= Beginning of Section =

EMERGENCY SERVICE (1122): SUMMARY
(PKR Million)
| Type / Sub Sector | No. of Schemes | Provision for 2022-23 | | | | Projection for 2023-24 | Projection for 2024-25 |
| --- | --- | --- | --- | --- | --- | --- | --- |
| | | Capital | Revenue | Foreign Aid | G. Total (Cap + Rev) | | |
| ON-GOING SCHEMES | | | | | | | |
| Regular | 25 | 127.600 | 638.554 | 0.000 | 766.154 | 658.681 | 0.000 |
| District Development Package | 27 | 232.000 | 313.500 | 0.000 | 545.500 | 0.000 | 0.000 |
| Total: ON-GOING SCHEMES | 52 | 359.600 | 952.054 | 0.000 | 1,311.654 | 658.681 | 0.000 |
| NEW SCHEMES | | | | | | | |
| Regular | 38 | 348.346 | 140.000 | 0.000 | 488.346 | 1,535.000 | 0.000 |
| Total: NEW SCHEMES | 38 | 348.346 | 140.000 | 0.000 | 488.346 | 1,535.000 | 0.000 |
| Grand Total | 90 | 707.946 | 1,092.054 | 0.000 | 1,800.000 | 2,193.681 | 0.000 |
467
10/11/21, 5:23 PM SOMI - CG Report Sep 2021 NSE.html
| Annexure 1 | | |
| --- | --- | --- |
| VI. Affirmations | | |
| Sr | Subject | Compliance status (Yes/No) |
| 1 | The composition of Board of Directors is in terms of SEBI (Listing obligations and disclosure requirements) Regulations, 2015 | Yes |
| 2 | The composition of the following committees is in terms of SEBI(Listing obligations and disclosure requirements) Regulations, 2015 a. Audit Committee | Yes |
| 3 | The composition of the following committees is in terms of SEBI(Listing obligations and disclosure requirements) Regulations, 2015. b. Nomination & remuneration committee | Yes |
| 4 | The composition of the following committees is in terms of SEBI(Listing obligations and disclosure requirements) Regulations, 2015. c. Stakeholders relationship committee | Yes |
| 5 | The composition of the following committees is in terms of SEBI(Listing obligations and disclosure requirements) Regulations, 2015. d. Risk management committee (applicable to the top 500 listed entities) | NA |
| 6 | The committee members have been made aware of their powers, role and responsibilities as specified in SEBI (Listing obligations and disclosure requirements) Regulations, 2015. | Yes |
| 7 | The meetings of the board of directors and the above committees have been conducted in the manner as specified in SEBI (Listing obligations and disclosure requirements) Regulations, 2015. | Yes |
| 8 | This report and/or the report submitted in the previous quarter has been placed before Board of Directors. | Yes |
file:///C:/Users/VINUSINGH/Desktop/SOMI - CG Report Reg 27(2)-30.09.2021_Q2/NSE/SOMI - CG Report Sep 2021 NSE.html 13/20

= End of Section =

*About this exercise:*
Return the span of lines in the data above that opens at the line with "Regular | 38" and closes at the line with "Affirmations | | |", exactly, ends included, nothing else.

*Answer for the task:*
| Regular | 38 | 348.346 | 140.000 | 0.000 | 488.346 | 1,535.000 | 0.000 |
| Total: NEW SCHEMES | 38 | 348.346 | 140.000 | 0.000 | 488.346 | 1,535.000 | 0.000 |
| Grand Total | 90 | 707.946 | 1,092.054 | 0.000 | 1,800.000 | 2,193.681 | 0.000 |
467
10/11/21, 5:23 PM SOMI - CG Report Sep 2021 NSE.html
| Annexure 1 | | |
| --- | --- | --- |
| VI. Affirmations | | |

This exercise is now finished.